I’m singing and dancing in the rain.
Well, I’d so while on the sidewalk and walking along as a pedestrian, but assuredly I would not be doing any “singing and dancing” while at the wheel of a car that is being drenched by a severe rainstorm.
All around me are other cars that are struggling to make their way through the rain barrage. Traffic has become as slow as molasses. Everyone is late to wherever they are trying to drive. It is a colossal rain-soaked mess. In short, driving in the rain is rarely a frivolity and decidedly not a proverbial picnic in the park.
An astute driver is on their toes while driving in the rain.
Visibility can be radically reduced, so you need to strain to see what is up ahead. The windshield wipers are doing their best to whisk away the blurry coating of rainwater, but this does not entirely solve the problem of being able to see clearly and without any kind of obstructed view.
The roads are super slick and there are deep puddles to be dealt with (for my analysis of self-driving cars dealing with mysterious puddles while driving, see the link here). There is bound to be flooding somewhere along your driving journey. Perhaps the roadway was poorly designed and fails to ensure that the rainwater cascades off the roadway surface. Or maybe a storm drain is jammed up and won’t let the accumulating mass of water get out of the street.
All in all, the roadway infrastructure plays a big part in whatever happens while undertaking the driving chore.
There is another major factor that has to be taken into account.
Drivers and their wacky ways of driving.
Yes, besides contending with the roadway ramifications due to torrents of rain, a whole other beastly encounter arises when dealing with our fellow human drivers.
In a sense, our daily driving in ordinary weather conditions that lack rain is tantamount to a form of stable equilibrium (for more details about this facet, see the link here). Drivers do what they do. Some drivers tend to drive faster than they should. Some drivers drive slower than the rest of us prefer. On the balance, there is a kind of status quo that develops. During a normal day of relative sunshine or even cloudiness, the cars come and go. The drivers have gotten used to each other. An occasional nutty driver will shake things up, but this is a tiny perturbation. Their antics as a driver are like a small pebble causing a barely noticeable ripple in a large pond or lake.
When the rain comes along, all bets are off.
The equilibrium established for an ordinary day of driving is knocked on its head. People that once drove fast, might decide to start driving extraordinarily slowly. The regularly slow driving drivers might opt to now drive overly fast. It is hard to know how people will react to the rain.
To some degree, the driving task changes because of the rainy conditions, and the reaction of the drivers is altered too. In theory, if we all agreed to drive in a “reasonable” manner during the rain, the difficulties of driving in the rain would be a lot less problematic.
Unfortunately, the world is a dog-eat-dog struggle, and this is demonstrated fully while driving in the rain.
Drivers won’t let you get ahead of them. Whereas taking cuts in line while on a freeway or highway was somewhat okay before a rainfall, the civil arrangements of roadway etiquette are summarily broken amidst the rain. Most drivers are on edge. They are edgy about their own driving. They are edgy about the driving of everyone else.
There is a boiling pot of driver angst when driving in the rain.
-----
* **DIRECTIONS**
1. Return the passage of the text about driving in the rain starting at "I’m singing and" and ending at "toes while driving in the rain.".
2. How many lines in the rows contain the string "ATMOR", where case counts? Reply with the number alone.
The rows have no connection to the text about driving in the rain.

(Saved entries)
-----
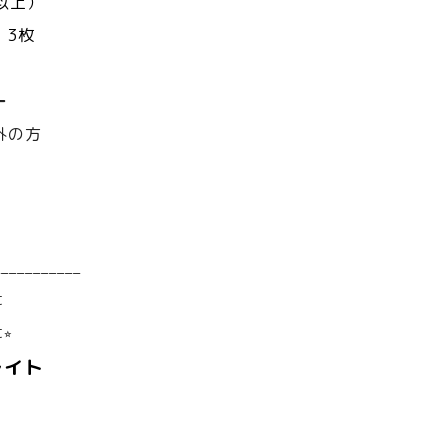
以上）
 3枚
ー
外の方
）
___________
に
︎
レイト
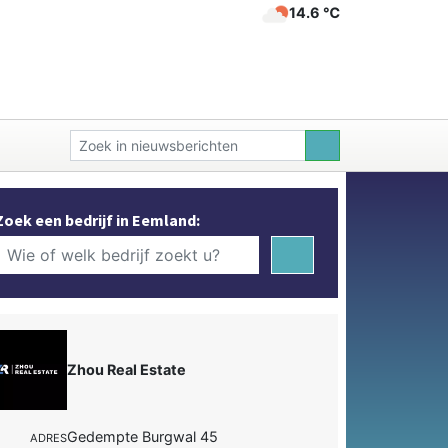
14.6 ℃
Zoek een bedrijf in Eemland:
Zhou Real Estate
Gedempte Burgwal 45
ADRES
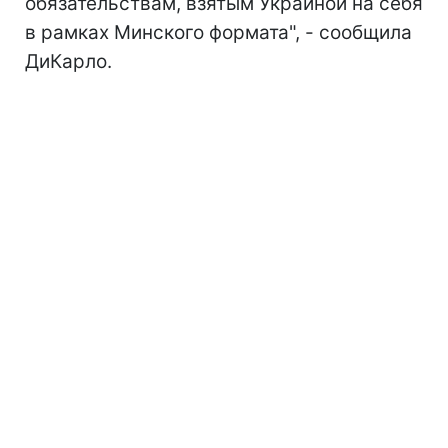
обязательствам, взятым Украиной на себя
в рамках Минского формата", - сообщила
ДиКарло.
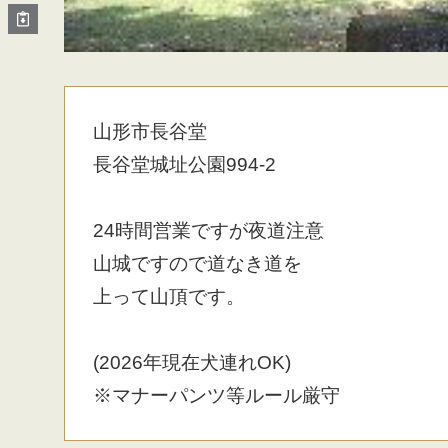
山形市長谷堂
長谷堂城址公園994-2
24時間営業ですが夜道注意
山城ですので道なき道を
上って山頂です。
(2026年現在犬連れOK)
※マナーパンツ等ルール厳守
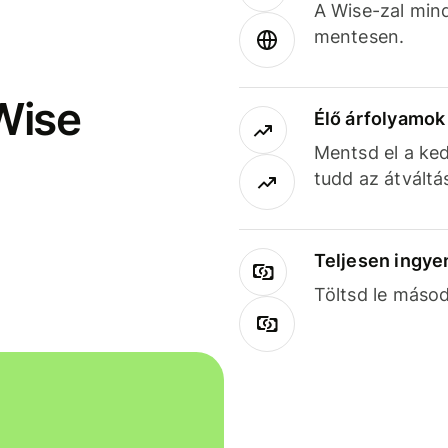
A Wise-zal min
mentesen.
Wise
Élő árfolyamo
Mentsd el a ked
tudd az átváltá
Teljesen ingye
Töltsd le másod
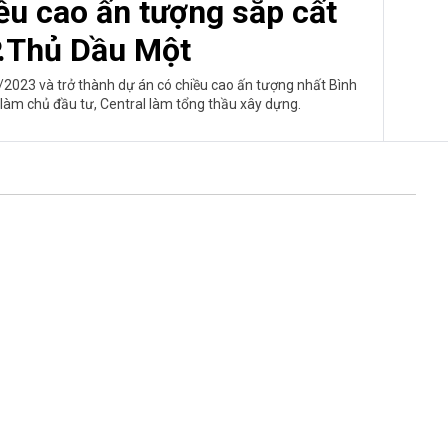
ều cao ấn tượng sắp cất
P.Thủ Dầu Một
I/2023 và trở thành dự án có chiều cao ấn tượng nhất Bình
làm chủ đầu tư, Central làm tổng thầu xây dựng.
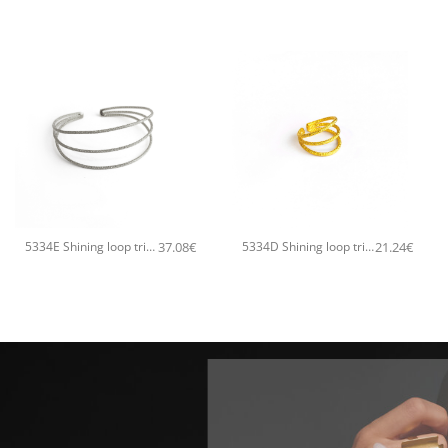
+
+
37.08
€
21.24
€
5334E Shining loop triple χειροποίητο βραχιόλι Catherine bijoux Ασημί
5334D Shining loop triple χειροποίητο δαχτυλιδι Catherine bijoux Χρυσό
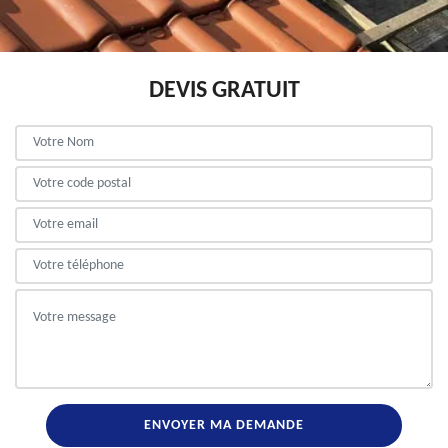
DEVIS GRATUIT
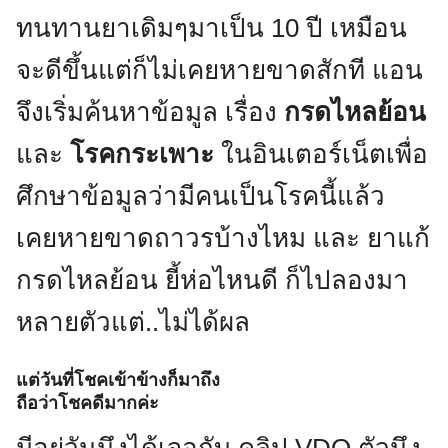
ทนทานยาเดิมๆมาเป็น 10 ปี เหมือน
จะดีขึ้นแต่ก็ไม่เคยหายขาดสักที แอน
จึงเริ่มค้นหาข้อมูล เรื่อง
กรดไหลย้อน
และ
โรคกระเพาะ
ในอินเตอร์เน็ตเพื่อ
ศึกษาข้อมูลว่ามีคนเป็นโรคนี้แล้ว
เคยหายขาดถาวรบ้างไหม และ ยาแก้
กรดไหลย้อน ยี้ห่อไหนดี ก็ไปลองมา
หลายตัวแต่..ไม่ได้ผล
แต่วันที่โชคเข้าข้างก็มาถึง
ถือว่าโชคดีมากค่ะ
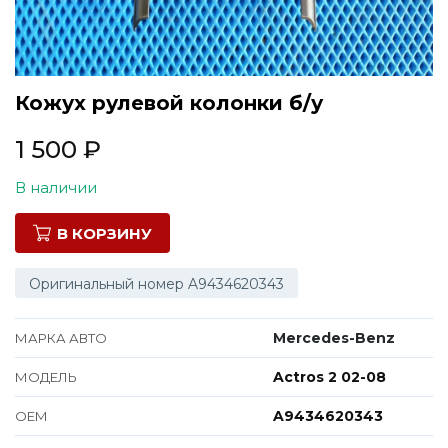
Все марки
Кожух рулевой колонки б/у
1 500
₽
В наличии
В КОРЗИНУ
Оригинальный номер A9434620343
Mercedes-Benz
МАРКА АВТО
Actros 2 02-08
МОДЕЛЬ
A9434620343
ОЕМ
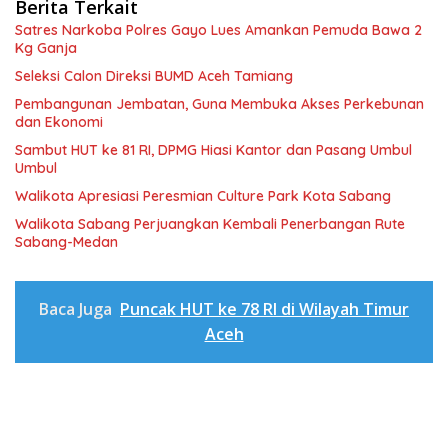
Berita Terkait
Satres Narkoba Polres Gayo Lues Amankan Pemuda Bawa 2
Kg Ganja
Seleksi Calon Direksi BUMD Aceh Tamiang
Pembangunan Jembatan, Guna Membuka Akses Perkebunan
dan Ekonomi
Sambut HUT ke 81 RI, DPMG Hiasi Kantor dan Pasang Umbul
Umbul
Walikota Apresiasi Peresmian Culture Park Kota Sabang
Walikota Sabang Perjuangkan Kembali Penerbangan Rute
Sabang-Medan
Baca Juga
Puncak HUT ke 78 RI di Wilayah Timur
Aceh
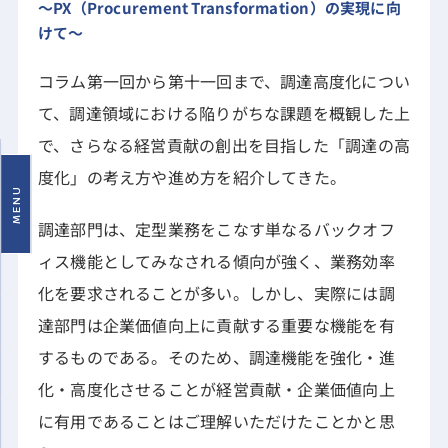
～PX（Procurement Transformation）の実現に向
けて～
コラム第一回から第十一回まで、調達高度化につい
て、調達領域における陥りがちな課題を概観した上
で、さらなる経営貢献の創出を目指した「調達の高
度化」の考え方や進め方を紹介してきた。
MENU
調達部門は、定型業務をこなす単なるバックオフ
ィス機能としてみなされる傾向が強く、業務効率
化を要求されることが多い。しかし、実際には調
達部門は企業価値向上に貢献する重要な機能を有
するものである。そのため、調達機能を強化・進
化・高度化させることが経営貢献・企業価値向上
に有用であることはご理解いただけたことかと思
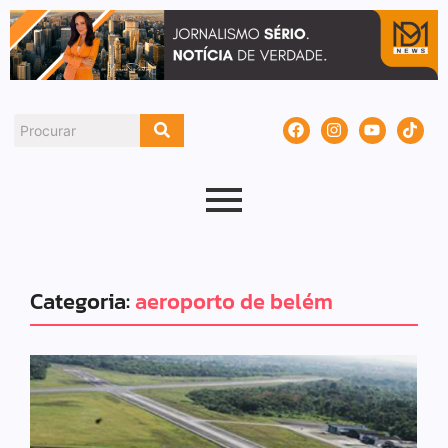
Categoria:
aeroporto de belém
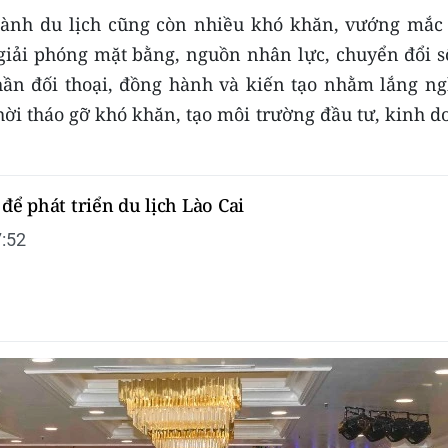
ành du lịch cũng còn nhiều khó khăn, vướng mắc 
 giải phóng mặt bằng, nguồn nhân lực, chuyển đổi s
thần đối thoại, đồng hành và kiến tạo nhằm lắng ng
hời tháo gỡ khó khăn, tạo môi trường đầu tư, kinh 
 để phát triển du lịch Lào Cai
:52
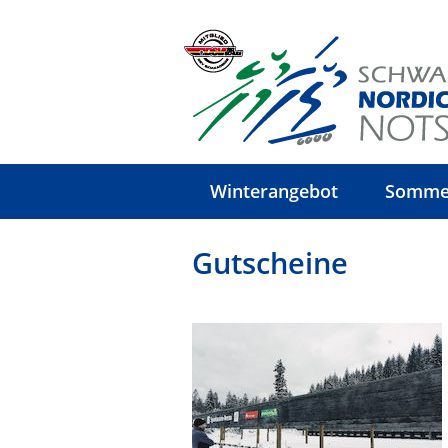
Winterangebot
Somme
Gutscheine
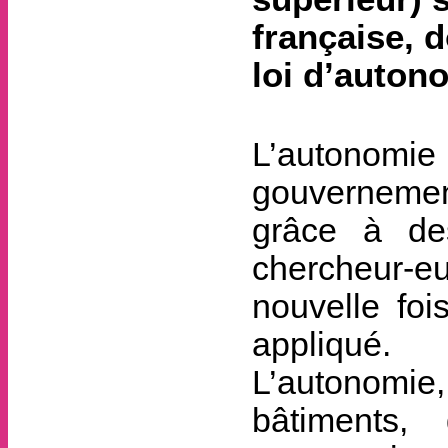
française, d
loi d’auton
L’autonomie 
gouvernemen
grâce à de
chercheur-eu
nouvelle foi
appliqué.
L’autonomie,
bâtiments,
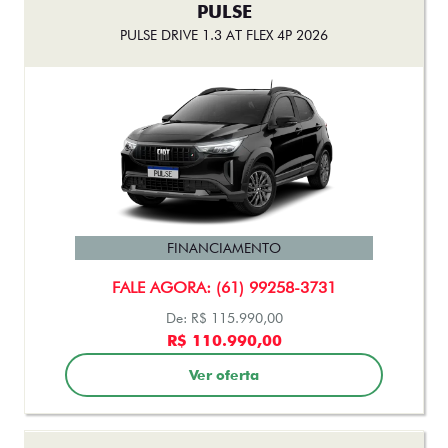
PULSE
PULSE DRIVE 1.3 AT FLEX 4P 2026
FINANCIAMENTO
FALE AGORA: (61) 99258-3731
De: R$ 115.990,00
R$ 110.990,00
Ver oferta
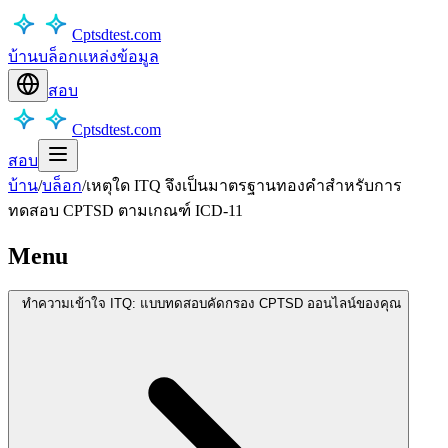
Cptsdtest.com
บ้าน
บล็อก
แหล่งข้อมูล
สอบ
Cptsdtest.com
สอบ
บ้าน
/
บล็อก
/
เหตุใด ITQ จึงเป็นมาตรฐานทองคำสำหรับการ
ทดสอบ CPTSD ตามเกณฑ์ ICD-11
Menu
ทำความเข้าใจ ITQ: แบบทดสอบคัดกรอง CPTSD ออนไลน์ของคุณ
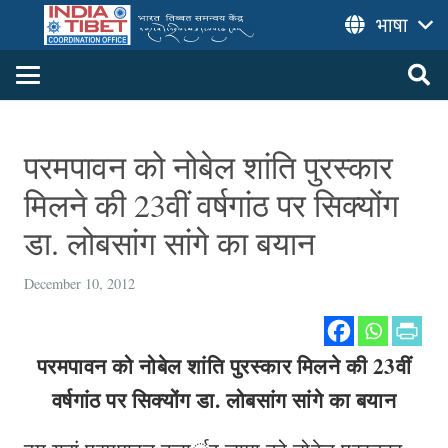
भाषा
परमपावन को नोबेल शांति पुरस्कार
मिलने की 23वीं वर्षगांठ पर सिक्योंग
डा. लोबसांग सांगे का बयान
December 10, 2012
परमपावन को नोबेल शांति पुरस्कार मिलने की 23वीं
वर्षगांठ पर सिक्योंग डा. लोबसांग सांगे का बयान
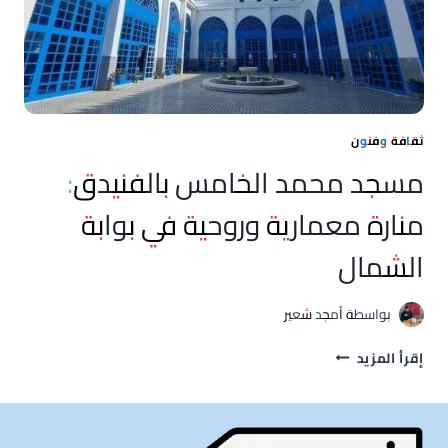
ثقافة وفنون
مسجد محمد الخامس بالفنيدق:
منارة معمارية وروحية في بوابة
الشمال
بواسطة
أمجد شعير
مسجد
إقرأ المزيد
محمد
الخامس
بالفنيدق:
منارة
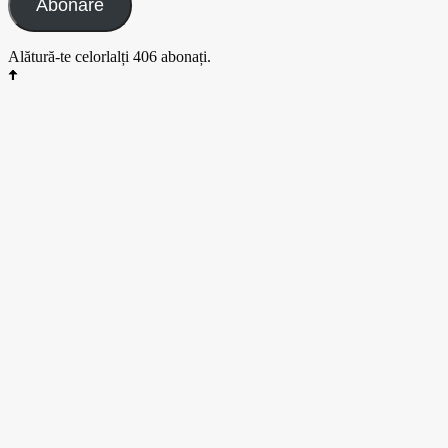
Abonare
Alătură-te celorlalți 406 abonați.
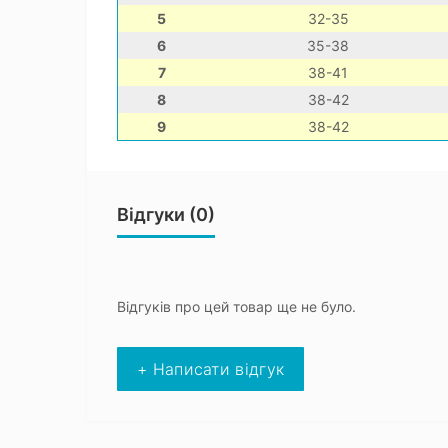
5
32-35
6
35-38
7
38-41
8
38-42
9
38-42
Відгуки (0)
Відгуків про цей товар ще не було.
+ Написати відгук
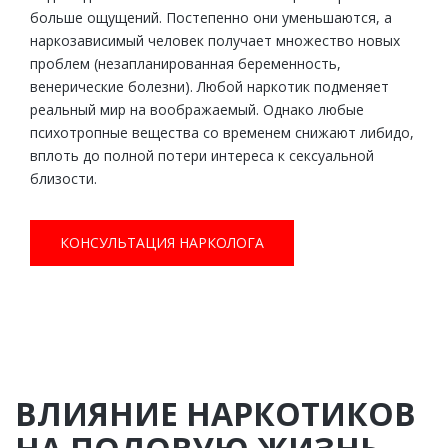
больше ощущений. Постепенно они уменьшаются, а
наркозависимый человек получает множество новых
проблем (незапланированная беременность,
венерические болезни). Любой наркотик подменяет
реальный мир на воображаемый. Однако любые
психотропные вещества со временем снижают либидо,
вплоть до полной потери интереса к сексуальной
близости.
КОНСУЛЬТАЦИЯ НАРКОЛОГА
ВЛИЯНИЕ НАРКОТИКОВ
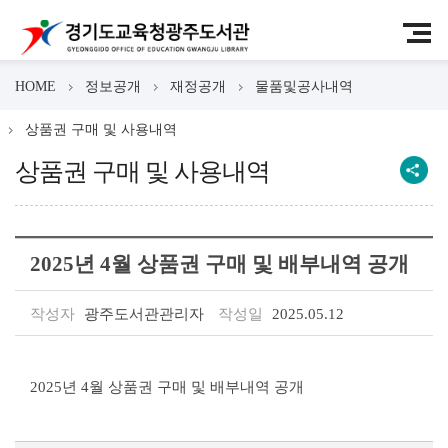
HOME
정보공개
재정공개
물품및공사내역
상품권 구매 및 사용내역
상품권 구매 및 사용내역
2025년 4월 상품권 구매 및 배부내역 공개
작성자
광주도서관관리자
작성일
2025.05.12
2025년 4월 상품권 구매 및 배부내역 공개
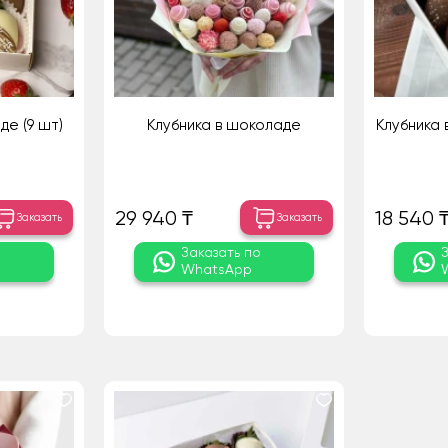
де (9 шт)
Клубника в шоколаде
Клубника 
29 940 ₸
18 540 
Заказать
Заказать
о
Заказать по
WhatsApp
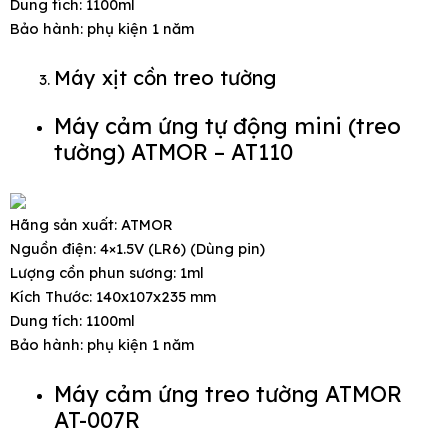
Dung tích: 1100ml
Bảo hành: phụ kiện 1 năm
Máy xịt cồn treo tường
Máy cảm ứng tự động mini (treo
tường) ATMOR – AT110
Hãng sản xuất: ATMOR
Nguồn điện: 4×1.5V (LR6) (Dùng pin)
Lượng cồn phun sương: 1ml
Kích Thước: 140x107x235 mm
Dung tích: 1100ml
Bảo hành: phụ kiện 1 năm
Máy cảm ứng treo tường ATMOR
AT-007R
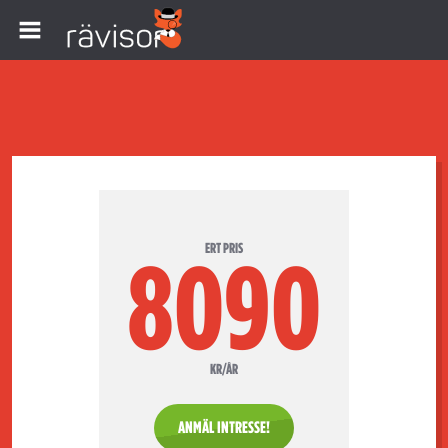
ERT PRIS
8090
KR/ÅR
ANMÄL INTRESSE!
-----
* **ANSWERS IN ORDER**
1.
I’m singing and dancing in the rain.
Well, I’d so while on the sidewalk and walking along as a pedestrian, but assuredly I would not be doing any “singing and dancing” while at the wheel of a car that is being drenched by a severe rainstorm.
All around me are other cars that are struggling to make their way through the rain barrage. Traffic has become as slow as molasses. Everyone is late to wherever they are trying to drive. It is a colossal rain-soaked mess. In short, driving in the rain is rarely a frivolity and decidedly not a proverbial picnic in the park.
An astute driver is on their toes while driving in the rain.

2. 3